• **TESTO DA ESAMINARE**

==============================

Addizionali regionali e comunali profili di dubbia legittimità
Powered by Admin 15-02-2016
Premettiamo quanto riportato dal sito: Ministero delle Finanze – Ufficio per l’informazione del contribuente. Fonte:www.contribuenti.it
“Lo scopo di avviare il decentramento fiscale finalizzato alla trasformazione in senso federale dello Stato e di attenuare l’impatto sugli enti locali del decentramento amministrativo stabilito con le c. d. leggi Bassanini, sono state istituite due addizionali all’Irpef, una regionale e una comunale.
L’addizionale regionale è in vigore sin dal 1998, quella comunale decorre, invece, a partire dal periodo d’imposta 1999. Entrambe le addizionali non sono deducibili ai fini di alcuna imposta, tassa o contributo.
Sono obbligati al pagamento dell’addizionale regionale e comunale all’IRPEF tutti i contribuenti, residenti e non residenti nel territorio dello Stato, per i quali, nell’anno di riferimento, risulta dovuta l’IRPEF dopo aver scomputato tutte le detrazioni d’imposta ad essi riconosciute e i crediti d’imposta sugli utili distribuiti da società ed enti e quelli per redditi prodotti all’estero che hanno subito la ritenuta di imposta a titolo definitivo.

==============================

• **DATI**
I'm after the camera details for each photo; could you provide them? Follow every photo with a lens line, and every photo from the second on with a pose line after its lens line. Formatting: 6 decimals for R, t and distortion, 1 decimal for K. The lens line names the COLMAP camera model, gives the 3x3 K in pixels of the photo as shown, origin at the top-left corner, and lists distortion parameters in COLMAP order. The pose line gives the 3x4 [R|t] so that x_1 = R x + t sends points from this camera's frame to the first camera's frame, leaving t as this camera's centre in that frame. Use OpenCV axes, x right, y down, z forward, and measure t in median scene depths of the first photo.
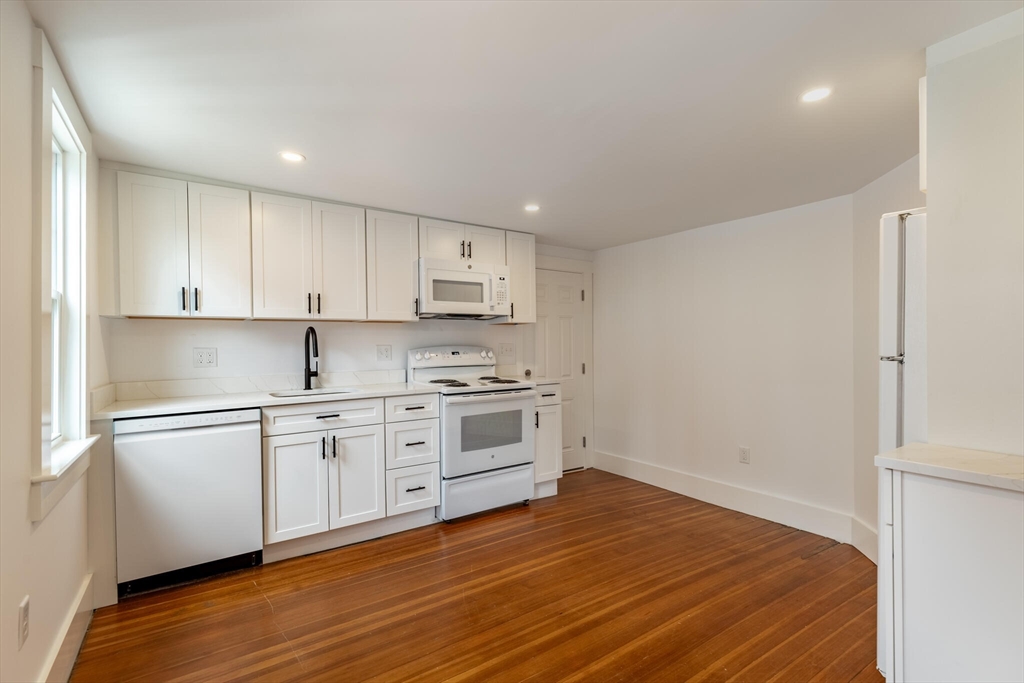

==============================

• **CONSEGNA 1**
Trascrivi dal testo sulle addizionali all'Irpef il tratto compreso tra "L’addizionale regionale è" e "tassa o contributo.", estremi inclusi.
• **CONSEGNA 2**
Nel testo sulle addizionali all'Irpef, a partire da quale periodo d'imposta decorre l'addizionale comunale?

• **RISPOSTA SCRITTA 1**
L’addizionale regionale è in vigore sin dal 1998, quella comunale decorre, invece, a partire dal periodo d’imposta 1999. Entrambe le addizionali non sono deducibili ai fini di alcuna imposta, tassa o contributo.

• **RISPOSTA SCRITTA 2**
Dal periodo d'imposta 1999.